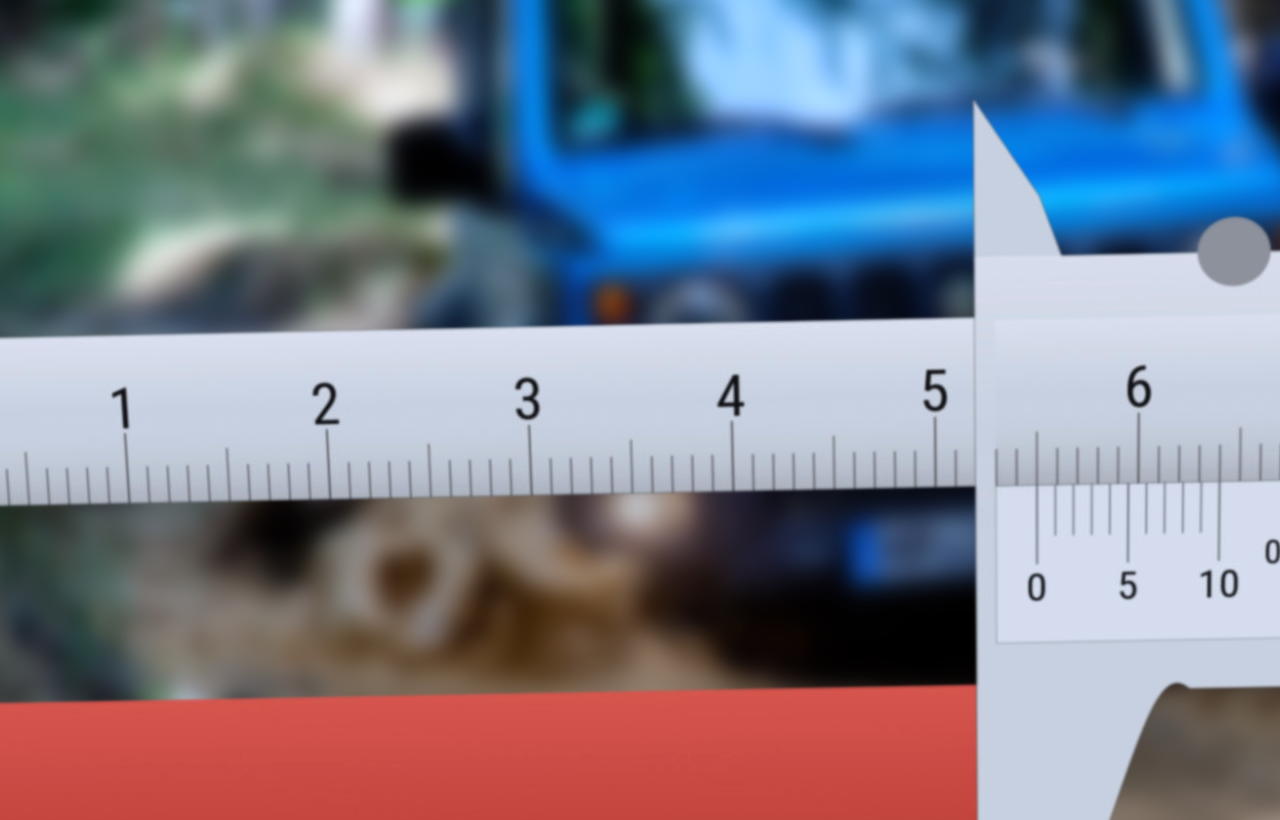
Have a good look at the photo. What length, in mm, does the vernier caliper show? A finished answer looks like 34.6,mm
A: 55.0,mm
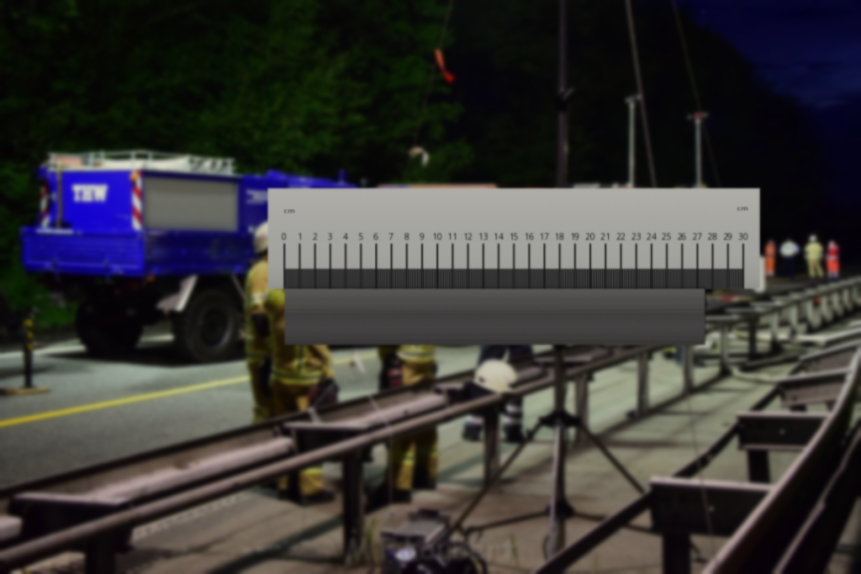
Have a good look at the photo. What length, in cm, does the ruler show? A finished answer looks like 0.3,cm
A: 27.5,cm
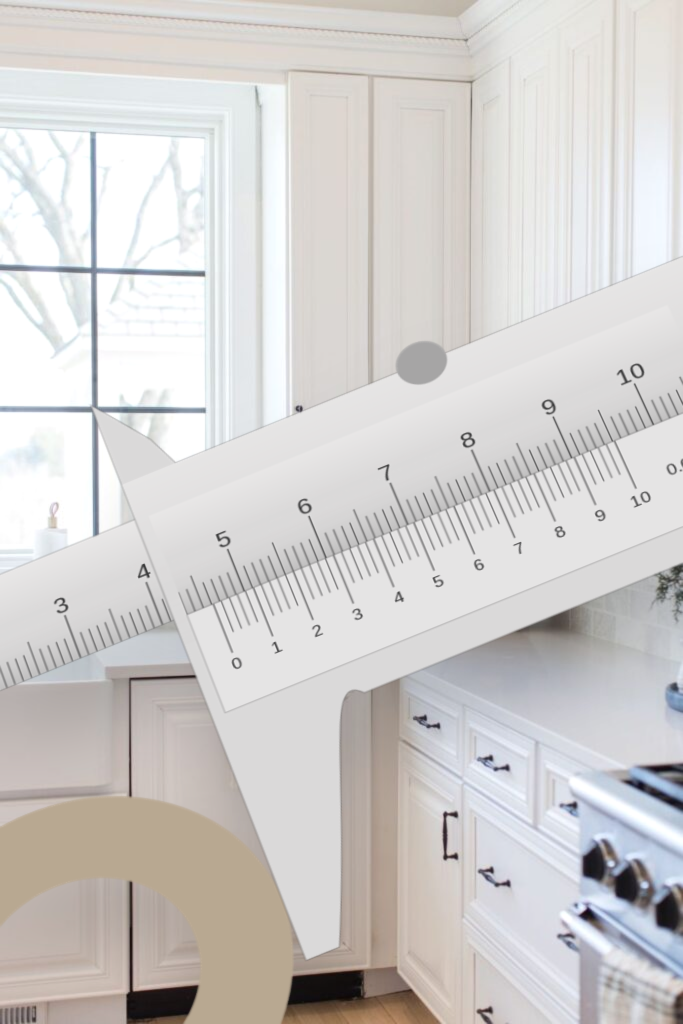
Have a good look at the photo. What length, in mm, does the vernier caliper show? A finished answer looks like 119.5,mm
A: 46.2,mm
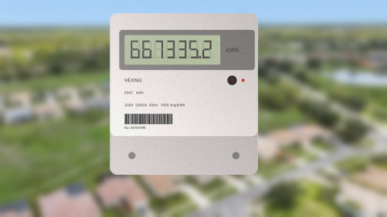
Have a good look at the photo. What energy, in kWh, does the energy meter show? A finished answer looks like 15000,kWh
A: 667335.2,kWh
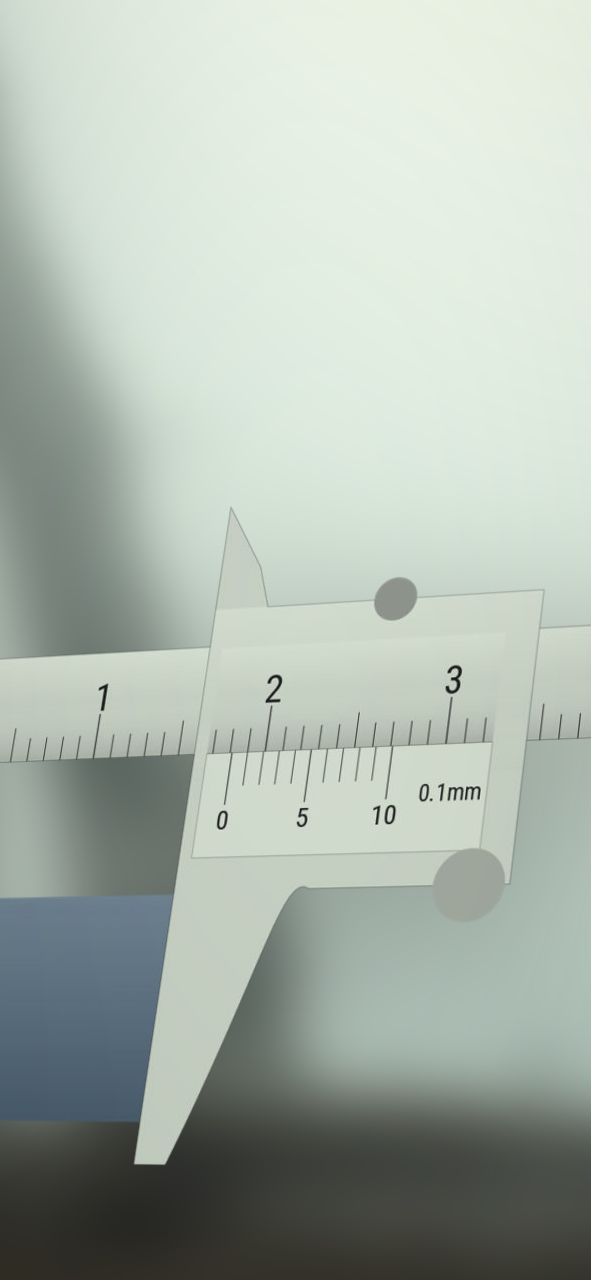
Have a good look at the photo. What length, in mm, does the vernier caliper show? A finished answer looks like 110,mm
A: 18.1,mm
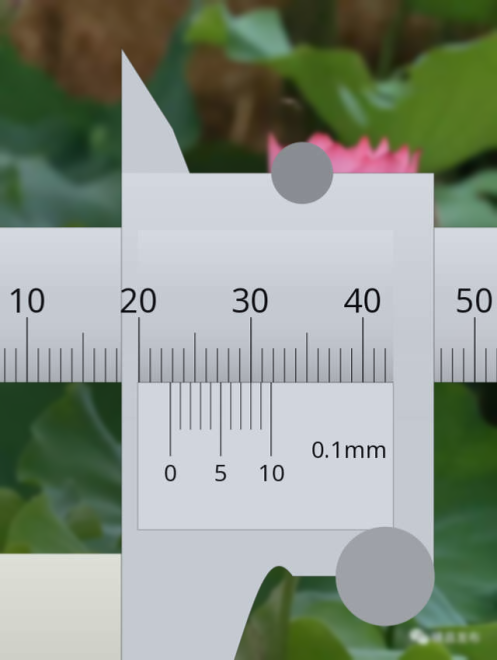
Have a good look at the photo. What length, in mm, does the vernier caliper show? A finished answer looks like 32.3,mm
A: 22.8,mm
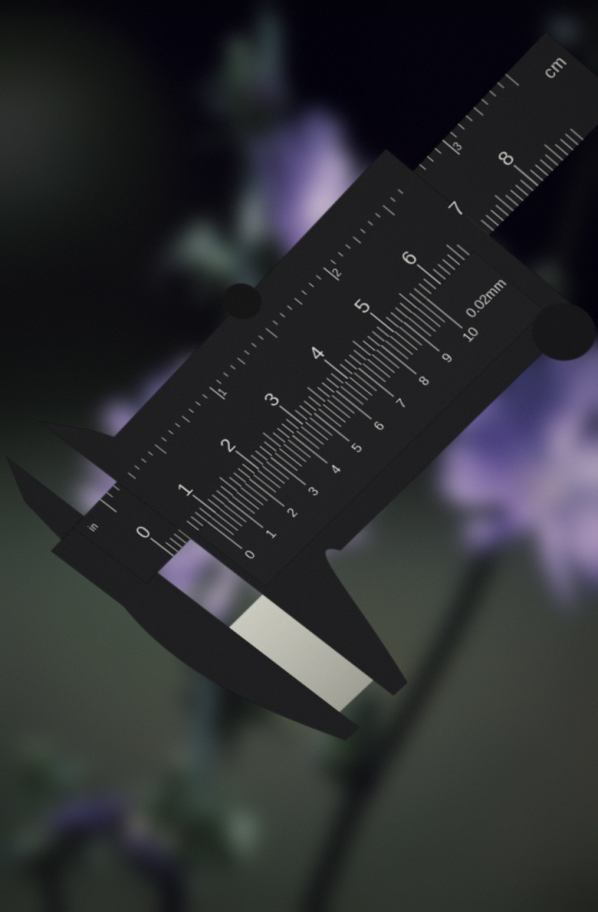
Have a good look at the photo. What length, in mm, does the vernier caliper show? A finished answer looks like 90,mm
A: 8.0,mm
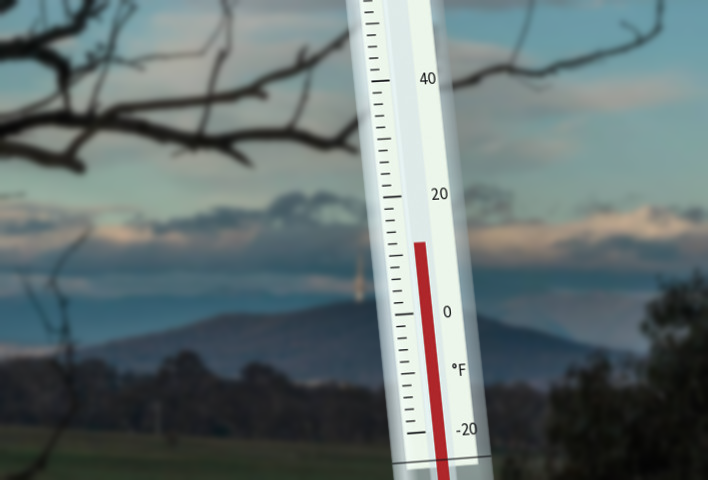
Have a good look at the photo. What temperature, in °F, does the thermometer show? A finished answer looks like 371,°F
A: 12,°F
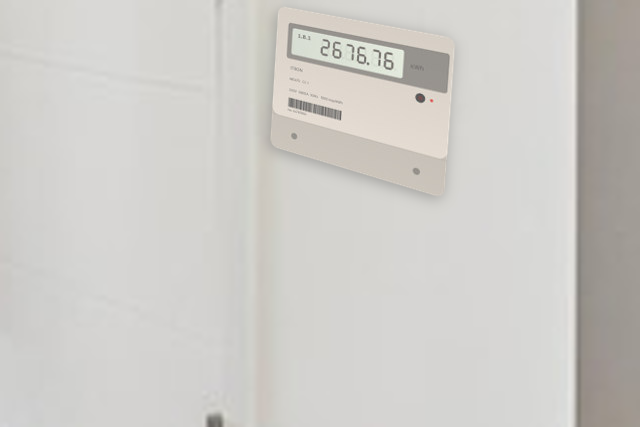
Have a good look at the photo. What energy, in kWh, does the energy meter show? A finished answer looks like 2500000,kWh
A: 2676.76,kWh
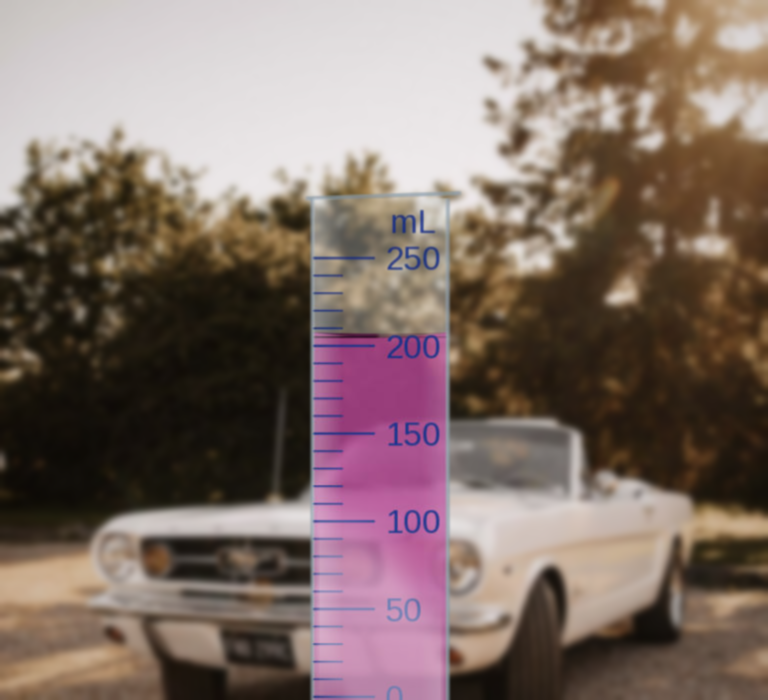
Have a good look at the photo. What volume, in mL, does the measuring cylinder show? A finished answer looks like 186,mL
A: 205,mL
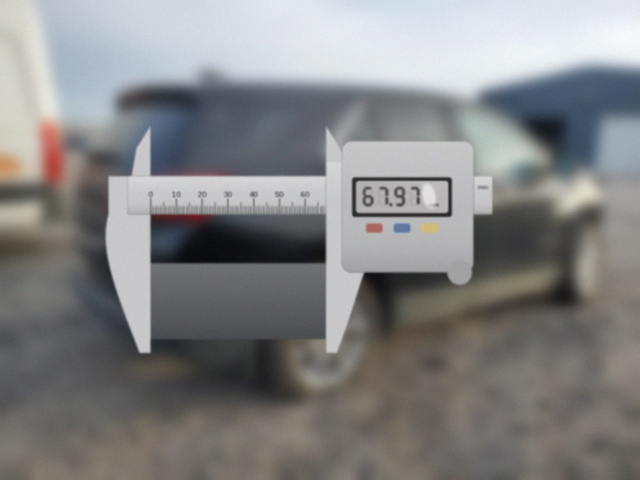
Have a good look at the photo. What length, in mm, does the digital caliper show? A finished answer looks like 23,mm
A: 67.97,mm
——
• **WORK ORDER**: Rewrite all of the data above with "A finished answer looks like" changed to "A complete answer looks like" wherever it occurs and everything else left as it is. Leave the pictures out of your version.

• **YOUR SOLUTION**:
Have a good look at the photo. What length, in mm, does the vernier caliper show? A complete answer looks like 34.6,mm
A: 55.0,mm
Have a good look at the photo. What length, in cm, does the ruler show? A complete answer looks like 0.3,cm
A: 27.5,cm
Have a good look at the photo. What length, in mm, does the vernier caliper show? A complete answer looks like 119.5,mm
A: 46.2,mm
Have a good look at the photo. What energy, in kWh, does the energy meter show? A complete answer looks like 15000,kWh
A: 667335.2,kWh
Have a good look at the photo. What length, in mm, does the vernier caliper show? A complete answer looks like 110,mm
A: 18.1,mm
Have a good look at the photo. What length, in mm, does the vernier caliper show? A complete answer looks like 32.3,mm
A: 22.8,mm
Have a good look at the photo. What length, in mm, does the vernier caliper show? A complete answer looks like 90,mm
A: 8.0,mm
Have a good look at the photo. What temperature, in °F, does the thermometer show? A complete answer looks like 371,°F
A: 12,°F
Have a good look at the photo. What energy, in kWh, does the energy meter show? A complete answer looks like 2500000,kWh
A: 2676.76,kWh
Have a good look at the photo. What volume, in mL, does the measuring cylinder show? A complete answer looks like 186,mL
A: 205,mL
Have a good look at the photo. What length, in mm, does the digital caliper show? A complete answer looks like 23,mm
A: 67.97,mm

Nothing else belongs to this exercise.